**How to complete this task:**
Here are the records. Write out exactly the lines between the one holding "right front paw: (470, 455)" and the one holding "left back paw: (180, 438)", inclusive.

**Data excerpts:**
[Start of Attachment]
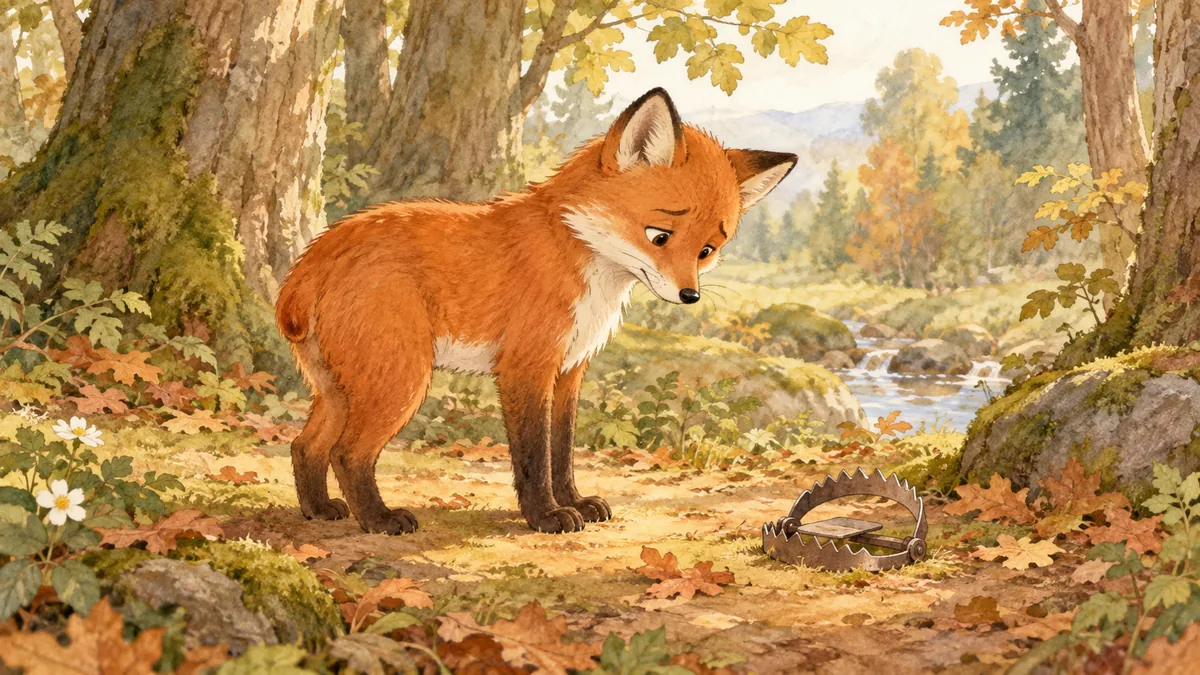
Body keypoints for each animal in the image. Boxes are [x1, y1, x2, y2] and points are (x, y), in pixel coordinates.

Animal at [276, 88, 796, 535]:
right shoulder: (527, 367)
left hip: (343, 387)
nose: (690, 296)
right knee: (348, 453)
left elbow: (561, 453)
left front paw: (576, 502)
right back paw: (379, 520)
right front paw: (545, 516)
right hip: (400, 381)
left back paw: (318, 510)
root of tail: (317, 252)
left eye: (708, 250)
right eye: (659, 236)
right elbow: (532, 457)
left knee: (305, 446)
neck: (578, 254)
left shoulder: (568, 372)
[End of Attachment]
[Start of Attachment]
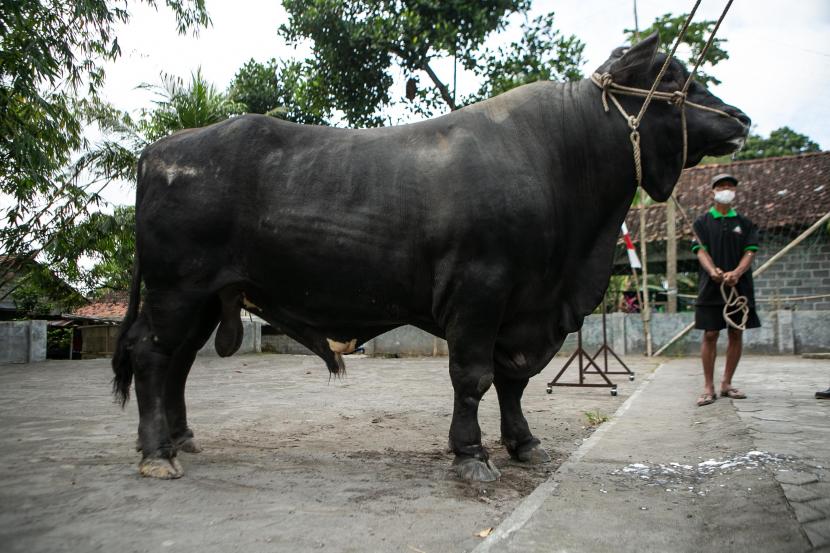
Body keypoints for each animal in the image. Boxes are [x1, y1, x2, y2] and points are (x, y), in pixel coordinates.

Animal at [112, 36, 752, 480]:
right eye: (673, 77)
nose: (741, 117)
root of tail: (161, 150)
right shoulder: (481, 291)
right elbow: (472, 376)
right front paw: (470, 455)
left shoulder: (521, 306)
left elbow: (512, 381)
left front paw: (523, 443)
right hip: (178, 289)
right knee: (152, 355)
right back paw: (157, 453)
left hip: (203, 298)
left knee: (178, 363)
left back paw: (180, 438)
[End of Attachment]
[Start of Attachment]
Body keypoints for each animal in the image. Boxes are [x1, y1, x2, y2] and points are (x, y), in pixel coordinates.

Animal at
[End of Attachment]
**Expected output:**
right front paw: (470, 455)
left shoulder: (521, 306)
left elbow: (512, 381)
left front paw: (523, 443)
right hip: (178, 289)
right knee: (152, 355)
right back paw: (157, 453)
left hip: (203, 298)
left knee: (178, 363)
left back paw: (180, 438)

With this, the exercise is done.